Downstream Forecasting: Zero-Shot and Fine-Tuning
The empirical study benchmarks three FMTS backbones—TimePFN, iTransformer, and Chronos-2—each fine-tuned on DynLMC-generated data. The evaluation spans nine diverse real-world benchmarks: ECL, ETTh1/2, ETTm1/2, Exchange, Solar, Traffic, and Weather.
Results
- For TimePFN and iTransformer, DynLMC fine-tuning consistently improves zero-shot MAE on real datasets. Notably, Combined and Regime Shift variants yield the greatest number of test set wins, with improvements particularly strong in highly multivariate settings (ECL, Traffic, Weather).
- Chronos-2 exhibits smaller—but still positive—marginal gains. The limited improvement is attributed to its pretraining already including synthetic multivariate data with evolving dependencies, underscoring the diminishing returns when such structure is already present.
- Bayesian-optimized synthetic data mixtures confer additional improvements in several settings over naive mixing, highlighting the utility of data-centric generative optimization for maximizing downstream performance.
Implications
DynLMC concretely demonstrates that modelling dynamic, nonstationary inter-variable dependencies in synthetic multivariate time series is critical for realistic pretraining of FMTS. Enhanced synthetic realism directly translates to more robust, transferable, and annotation-efficient foundation models, improving adaptation in low-resource and distributionally-shifted scenarios. The Bayesian optimization strategy for mixture generation further indicates that the utility of synthetic data can be actively maximized by tailoring the data distribution to specific downstream tasks.

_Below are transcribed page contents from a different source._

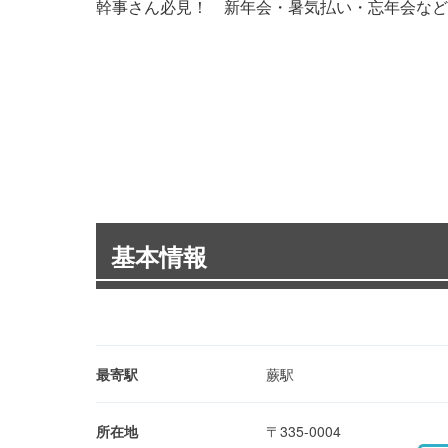
幹事さん必見！ 新年会・暑気払い・忘年会など
基本情報
最寄駅
蕨駅
所在地
〒335-0004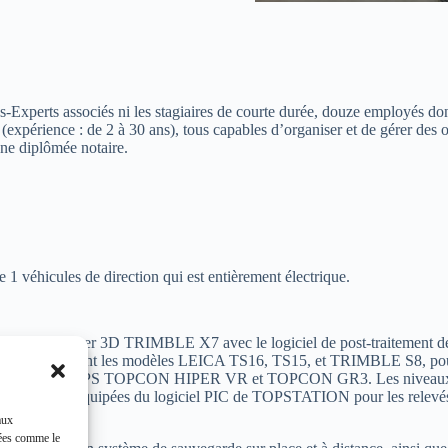
-Experts associés ni les stagiaires de courte durée, douze employés d
(expérience : de 2 à 30 ans), tous capables d’organiser et de gérer des 
une diplômée notaire.
e 1 véhicules de direction qui est entièrement électrique.
ilise un scanner laser 3D TRIMBLE X7 avec le logiciel de post-traitem
botisés, notamment les modèles LEICA TS16, TS15, et TRIMBLE S8, pour
hie, il utilise les GPS TOPCON HIPER VR et TOPCON GR3. Les nivea
e des tablettes équipées du logiciel PIC de TOPSTATION pour les relevés
aux
nées comme le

Practically, these findings advocate for the use of dynamic synthetic data engines—such as DynLMC—in time series model pretraining pipelines, especially as FMTS methods are scaled to increasingly complex or privacy-sensitive domains. Theoretically, DynLMC provides a formal link between the statistical properties of synthetic data and the out-of-distribution generalization of neural forecast architectures. Future research could extend DynLMC with additional nonstationarities, hierarchical or graph-based dependencies, and automated generator adaptation via feedback from downstream validation.
Conclusion
DynLMC advances the state of the art in synthetic multivariate time series generation, bridging the realism gap between static synthetic data and real-world signals by modeling smooth drift, regime shifts, and lagged dependencies. Empirical analyses show robust, consistent improvements in FMTS performance after fine-tuning on DynLMC data, emphasizing the importance of realistic inter-channel dynamics for transferable foundation models. The framework lays the groundwork for more sophisticated, task-adaptive, and data-centric synthetic pretraining approaches for time series AI.